Other major championships have felt his caress and withered. The 2017 U.S. Women’s Open, held at Trump National in Bedminster, New Jersey, was a painful spectacle as most players tried to ignore the groping elephant in the room. His Bedminster course is scheduled to host the 2022 PGA Championship, a fact that now has the PGA of America bunkered down under sustained criticism for a decision made in 2014. Such are the perils of assigning championship venues far in advance; you just never know when you’ve hitched your premier event to a sociopath. Though there was a hint back in 2015, when the PGA of America chose to kill the Grand Slam of Golf rather than play it at Trump’s Los Angeles course in the wake of his racist comments about Mexicans.

The odds that ’22’s PGA Championship will happen as scheduled in New Jersey are about as good as the chances of you or I winning it. Seth Waugh, the PGA of America’s CEO, was a banker and has an alert eye for high-risk exposure. He knows that Trumpism is likely to be an equally incendiary force in the ’22 midterm elections and that any affiliation is poisonous. Waugh will be forced to move the event and face down a small but vocal faction of his membership who remain true believers. Moving its major from Trump National has been debated internally at the PGA for more than two years, but executives have been reluctant to antagonize a famously vindictive man who controls the Internal Revenue Service. Such concerns melt away in 10 days, if not sooner.

Reputations too have been left bruised in the eyes of many golf fans. Like those of Jack Nicklaus and Nancy Lopez, both of whom have long been celebrated for their character and rectitude. Both supported Trump in the waning days of the election campaign, despite clear signs he would not accept any result he didn’t like. Nicklaus and Lopez have a right to support whatever candidate they choose, but they are not exempt from scrutiny for a choice publicly stated. In the aftermath of Wednesday’s murderous riot in Washington, D.C., Lopez at least tweeted that she disagreed with Trump and was rooting for the country to unite under President Biden. Jack has remained silent as a sphinx.

Arguably even more sullied are the reputations of Gary Player and Annika Sorenstam, who attended the White House to receive the Presidential Medal of Freedom from the man who just one day earlier had incited the mob that killed a police officer. In an ideal world, the accomplishments for which Player and Sorenstam were being recognized with one of the nation’s highest civilian honors could be viewed independently of the administration conferring the honor, but like so many other norms that standard has been laid waste by Trump. Neither Player nor Sorenstam released photos from the ceremony. At least the third professional golfer “honored,” Babe Zaharias, doesn’t have to live with the shame, having died more than 60 years ago.

Bryson DeChambeau had shed the Trump Golf logo from his golf bag when he competed this week at the Sentry Tournament of Champions in Hawaii. Time will tell if others—like PGA Tour Champions regulars Rocco Mediate and Scott McCarron—do the same.
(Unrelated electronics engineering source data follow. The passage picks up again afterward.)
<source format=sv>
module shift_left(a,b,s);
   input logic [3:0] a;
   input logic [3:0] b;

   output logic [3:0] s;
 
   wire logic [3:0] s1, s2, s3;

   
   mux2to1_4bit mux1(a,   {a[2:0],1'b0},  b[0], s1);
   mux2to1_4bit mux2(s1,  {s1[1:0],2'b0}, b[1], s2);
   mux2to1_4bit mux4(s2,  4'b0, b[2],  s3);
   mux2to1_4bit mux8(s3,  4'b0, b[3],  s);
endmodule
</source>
The notion that an association with the outgoing president might be cause for shame will trigger Trumpers in golf, who are accustomed to justifying his obscenities with whataboutery and conspiracy theories, who foam at the mouth when confronted with views alien to their echo chamber, and who can no longer distinguish the conservatism of old from the cult of today. They passionately (and rightly) celebrate Folds of Honor veterans yet defend Cadet Bone Spurs’ many calumnies against the military and their families. They mock (rightly) Bill Clinton’s audacious score-keeping, but turn a deaf ear when Trump demands officials “find” enough votes to flip a legitimate election in his favor. Golf no more belongs to that hypocritical cadre than does America itself.

Whatever the future holds for Donald Trump after the noon hour on January 20, the events of January 6 that left five people dead ought to make him a pariah everywhere. Including in golf. This game should not be the familiar bosom to which he can safely retreat while fending off indictments. He is finally and deservedly being expelled from civic life. He needs to be driven from golf, too.